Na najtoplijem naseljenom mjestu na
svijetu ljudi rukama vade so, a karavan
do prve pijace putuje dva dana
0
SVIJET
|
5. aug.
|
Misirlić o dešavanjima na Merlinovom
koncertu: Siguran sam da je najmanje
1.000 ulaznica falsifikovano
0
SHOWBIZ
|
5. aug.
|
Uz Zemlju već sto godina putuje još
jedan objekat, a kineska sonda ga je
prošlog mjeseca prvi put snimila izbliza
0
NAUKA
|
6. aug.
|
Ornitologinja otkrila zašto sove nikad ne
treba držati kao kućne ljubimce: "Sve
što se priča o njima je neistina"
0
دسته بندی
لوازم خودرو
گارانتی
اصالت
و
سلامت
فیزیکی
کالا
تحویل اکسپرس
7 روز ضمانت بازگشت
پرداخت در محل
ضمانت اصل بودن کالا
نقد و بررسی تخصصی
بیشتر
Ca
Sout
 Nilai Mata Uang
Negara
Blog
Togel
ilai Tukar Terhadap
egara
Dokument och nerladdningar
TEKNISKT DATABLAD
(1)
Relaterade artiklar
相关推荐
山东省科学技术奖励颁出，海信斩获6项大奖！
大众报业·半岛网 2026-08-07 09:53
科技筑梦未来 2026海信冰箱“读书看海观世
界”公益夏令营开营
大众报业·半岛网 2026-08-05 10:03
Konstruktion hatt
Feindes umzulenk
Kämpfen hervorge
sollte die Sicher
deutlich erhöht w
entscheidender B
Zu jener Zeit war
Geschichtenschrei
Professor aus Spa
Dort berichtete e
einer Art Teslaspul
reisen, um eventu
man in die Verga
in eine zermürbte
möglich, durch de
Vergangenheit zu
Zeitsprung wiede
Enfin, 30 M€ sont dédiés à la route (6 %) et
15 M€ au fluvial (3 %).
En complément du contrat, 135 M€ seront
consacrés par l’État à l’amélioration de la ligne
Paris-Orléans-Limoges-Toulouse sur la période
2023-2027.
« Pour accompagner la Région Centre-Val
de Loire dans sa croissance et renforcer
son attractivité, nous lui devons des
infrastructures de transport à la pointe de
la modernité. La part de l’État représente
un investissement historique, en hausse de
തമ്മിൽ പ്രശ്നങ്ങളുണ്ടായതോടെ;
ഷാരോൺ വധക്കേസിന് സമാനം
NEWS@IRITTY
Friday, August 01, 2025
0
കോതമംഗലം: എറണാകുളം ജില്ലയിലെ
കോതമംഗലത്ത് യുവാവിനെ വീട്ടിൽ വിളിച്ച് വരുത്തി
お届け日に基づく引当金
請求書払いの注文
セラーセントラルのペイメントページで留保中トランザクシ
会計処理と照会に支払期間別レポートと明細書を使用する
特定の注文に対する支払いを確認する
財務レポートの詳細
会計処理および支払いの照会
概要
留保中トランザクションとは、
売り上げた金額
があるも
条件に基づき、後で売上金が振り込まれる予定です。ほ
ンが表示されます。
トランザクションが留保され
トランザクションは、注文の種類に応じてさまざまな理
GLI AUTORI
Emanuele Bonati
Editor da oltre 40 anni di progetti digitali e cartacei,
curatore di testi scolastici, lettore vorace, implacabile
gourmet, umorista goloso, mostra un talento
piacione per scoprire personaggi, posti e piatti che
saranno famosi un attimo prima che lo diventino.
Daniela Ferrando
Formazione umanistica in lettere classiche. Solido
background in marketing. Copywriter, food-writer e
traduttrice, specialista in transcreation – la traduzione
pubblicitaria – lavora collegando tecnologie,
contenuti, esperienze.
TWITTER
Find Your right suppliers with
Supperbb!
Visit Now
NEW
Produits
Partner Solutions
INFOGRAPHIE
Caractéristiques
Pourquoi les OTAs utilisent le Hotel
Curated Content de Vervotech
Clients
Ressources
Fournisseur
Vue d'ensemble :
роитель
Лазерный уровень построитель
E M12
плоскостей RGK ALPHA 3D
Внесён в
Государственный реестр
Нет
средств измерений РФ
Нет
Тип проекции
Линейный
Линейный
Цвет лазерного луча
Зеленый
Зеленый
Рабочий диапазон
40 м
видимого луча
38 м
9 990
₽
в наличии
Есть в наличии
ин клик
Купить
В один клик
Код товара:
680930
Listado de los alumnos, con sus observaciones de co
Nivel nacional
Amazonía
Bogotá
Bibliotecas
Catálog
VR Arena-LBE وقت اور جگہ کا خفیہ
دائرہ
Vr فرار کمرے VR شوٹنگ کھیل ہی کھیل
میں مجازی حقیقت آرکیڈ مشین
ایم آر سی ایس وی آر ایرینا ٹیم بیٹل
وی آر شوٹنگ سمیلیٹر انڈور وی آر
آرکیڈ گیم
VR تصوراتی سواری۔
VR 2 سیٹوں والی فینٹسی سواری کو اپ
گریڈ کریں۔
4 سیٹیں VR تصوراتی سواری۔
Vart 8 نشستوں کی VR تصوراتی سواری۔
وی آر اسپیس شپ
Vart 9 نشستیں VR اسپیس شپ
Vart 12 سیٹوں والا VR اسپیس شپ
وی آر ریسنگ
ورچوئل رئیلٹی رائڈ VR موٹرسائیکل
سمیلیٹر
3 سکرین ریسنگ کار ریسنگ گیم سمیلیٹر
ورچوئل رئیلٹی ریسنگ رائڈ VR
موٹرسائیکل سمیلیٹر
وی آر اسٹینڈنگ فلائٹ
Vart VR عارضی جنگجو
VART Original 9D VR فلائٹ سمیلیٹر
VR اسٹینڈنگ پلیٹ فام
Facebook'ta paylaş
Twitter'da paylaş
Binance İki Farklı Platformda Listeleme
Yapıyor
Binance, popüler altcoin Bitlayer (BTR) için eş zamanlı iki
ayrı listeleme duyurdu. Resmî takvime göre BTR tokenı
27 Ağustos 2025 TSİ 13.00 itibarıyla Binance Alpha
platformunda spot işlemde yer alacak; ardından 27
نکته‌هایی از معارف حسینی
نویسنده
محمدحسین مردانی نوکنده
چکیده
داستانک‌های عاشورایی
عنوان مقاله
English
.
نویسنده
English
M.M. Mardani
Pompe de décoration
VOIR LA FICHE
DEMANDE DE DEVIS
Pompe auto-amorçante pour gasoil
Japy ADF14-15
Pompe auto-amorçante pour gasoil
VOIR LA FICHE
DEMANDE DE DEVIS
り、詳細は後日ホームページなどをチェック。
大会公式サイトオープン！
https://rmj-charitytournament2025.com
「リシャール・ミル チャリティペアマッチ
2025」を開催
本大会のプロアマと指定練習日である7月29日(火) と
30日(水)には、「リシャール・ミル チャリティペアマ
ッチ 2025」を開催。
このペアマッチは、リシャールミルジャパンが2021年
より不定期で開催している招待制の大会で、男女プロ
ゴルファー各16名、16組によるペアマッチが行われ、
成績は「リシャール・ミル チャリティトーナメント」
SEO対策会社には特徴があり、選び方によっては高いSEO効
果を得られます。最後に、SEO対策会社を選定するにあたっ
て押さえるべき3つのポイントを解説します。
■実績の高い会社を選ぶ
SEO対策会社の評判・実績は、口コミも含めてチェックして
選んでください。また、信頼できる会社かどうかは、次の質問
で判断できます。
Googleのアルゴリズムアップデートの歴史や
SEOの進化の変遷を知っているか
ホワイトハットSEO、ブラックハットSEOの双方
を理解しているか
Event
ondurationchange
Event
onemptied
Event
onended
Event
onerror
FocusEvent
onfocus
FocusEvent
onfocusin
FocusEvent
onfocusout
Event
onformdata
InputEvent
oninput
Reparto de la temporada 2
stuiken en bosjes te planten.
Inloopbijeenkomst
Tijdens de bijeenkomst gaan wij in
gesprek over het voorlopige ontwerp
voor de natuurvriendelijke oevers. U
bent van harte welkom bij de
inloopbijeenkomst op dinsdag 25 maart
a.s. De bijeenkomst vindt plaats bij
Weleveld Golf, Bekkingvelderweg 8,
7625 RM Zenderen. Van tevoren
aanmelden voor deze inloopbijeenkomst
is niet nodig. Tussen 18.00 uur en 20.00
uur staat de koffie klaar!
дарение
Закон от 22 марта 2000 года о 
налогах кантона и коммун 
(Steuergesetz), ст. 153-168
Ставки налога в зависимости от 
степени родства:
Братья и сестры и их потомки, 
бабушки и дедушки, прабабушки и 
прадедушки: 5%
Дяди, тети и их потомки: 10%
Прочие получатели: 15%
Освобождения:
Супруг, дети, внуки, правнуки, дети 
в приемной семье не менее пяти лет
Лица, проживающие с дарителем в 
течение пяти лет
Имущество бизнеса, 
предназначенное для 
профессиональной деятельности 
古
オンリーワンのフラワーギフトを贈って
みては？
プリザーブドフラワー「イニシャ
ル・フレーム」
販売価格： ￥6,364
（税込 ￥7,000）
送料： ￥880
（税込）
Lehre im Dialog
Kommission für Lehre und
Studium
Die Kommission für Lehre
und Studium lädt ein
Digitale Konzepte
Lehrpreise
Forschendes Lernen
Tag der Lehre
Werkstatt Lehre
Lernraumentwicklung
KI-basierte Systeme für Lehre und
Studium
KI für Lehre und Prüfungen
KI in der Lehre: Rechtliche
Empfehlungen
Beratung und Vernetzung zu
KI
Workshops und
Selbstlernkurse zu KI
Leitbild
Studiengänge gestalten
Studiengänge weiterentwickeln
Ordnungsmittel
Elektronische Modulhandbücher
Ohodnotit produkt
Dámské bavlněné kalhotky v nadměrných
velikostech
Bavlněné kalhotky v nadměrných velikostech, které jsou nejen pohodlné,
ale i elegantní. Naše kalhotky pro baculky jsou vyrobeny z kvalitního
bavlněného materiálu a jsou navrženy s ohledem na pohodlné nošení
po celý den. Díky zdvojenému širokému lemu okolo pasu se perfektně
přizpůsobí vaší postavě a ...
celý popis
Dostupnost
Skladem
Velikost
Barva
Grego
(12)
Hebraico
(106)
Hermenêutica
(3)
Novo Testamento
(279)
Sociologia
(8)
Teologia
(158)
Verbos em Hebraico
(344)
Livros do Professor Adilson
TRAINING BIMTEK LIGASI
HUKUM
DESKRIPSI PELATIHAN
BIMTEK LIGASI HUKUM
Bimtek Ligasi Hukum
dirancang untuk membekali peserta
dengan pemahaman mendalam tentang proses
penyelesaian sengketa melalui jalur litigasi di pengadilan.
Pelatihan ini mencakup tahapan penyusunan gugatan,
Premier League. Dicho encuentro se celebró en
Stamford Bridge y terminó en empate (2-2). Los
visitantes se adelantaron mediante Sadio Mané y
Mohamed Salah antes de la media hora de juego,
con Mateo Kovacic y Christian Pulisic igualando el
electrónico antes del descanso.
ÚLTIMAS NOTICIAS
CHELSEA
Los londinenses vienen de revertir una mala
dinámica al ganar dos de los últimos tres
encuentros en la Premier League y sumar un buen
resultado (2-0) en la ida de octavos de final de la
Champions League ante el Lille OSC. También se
* * * *
### Action item
Which lines run from the one holding "Beratung und Vernetzung zu" through the end of the data? Write them out exactly, ends included, and add nothing.

### Exercise output
Beratung und Vernetzung zu
KI
Workshops und
Selbstlernkurse zu KI
Leitbild
Studiengänge gestalten
Studiengänge weiterentwickeln
Ordnungsmittel
Elektronische Modulhandbücher
Ohodnotit produkt
Dámské bavlněné kalhotky v nadměrných
velikostech
Bavlněné kalhotky v nadměrných velikostech, které jsou nejen pohodlné,
ale i elegantní. Naše kalhotky pro baculky jsou vyrobeny z kvalitního
bavlněného materiálu a jsou navrženy s ohledem na pohodlné nošení
po celý den. Díky zdvojenému širokému lemu okolo pasu se perfektně
přizpůsobí vaší postavě a ...
celý popis
Dostupnost
Skladem
Velikost
Barva
Grego
(12)
Hebraico
(106)
Hermenêutica
(3)
Novo Testamento
(279)
Sociologia
(8)
Teologia
(158)
Verbos em Hebraico
(344)
Livros do Professor Adilson
TRAINING BIMTEK LIGASI
HUKUM
DESKRIPSI PELATIHAN
BIMTEK LIGASI HUKUM
Bimtek Ligasi Hukum
dirancang untuk membekali peserta
dengan pemahaman mendalam tentang proses
penyelesaian sengketa melalui jalur litigasi di pengadilan.
Pelatihan ini mencakup tahapan penyusunan gugatan,
Premier League. Dicho encuentro se celebró en
Stamford Bridge y terminó en empate (2-2). Los
visitantes se adelantaron mediante Sadio Mané y
Mohamed Salah antes de la media hora de juego,
con Mateo Kovacic y Christian Pulisic igualando el
electrónico antes del descanso.
ÚLTIMAS NOTICIAS
CHELSEA
Los londinenses vienen de revertir una mala
dinámica al ganar dos de los últimos tres
encuentros en la Premier League y sumar un buen
resultado (2-0) en la ida de octavos de final de la
Champions League ante el Lille OSC. También se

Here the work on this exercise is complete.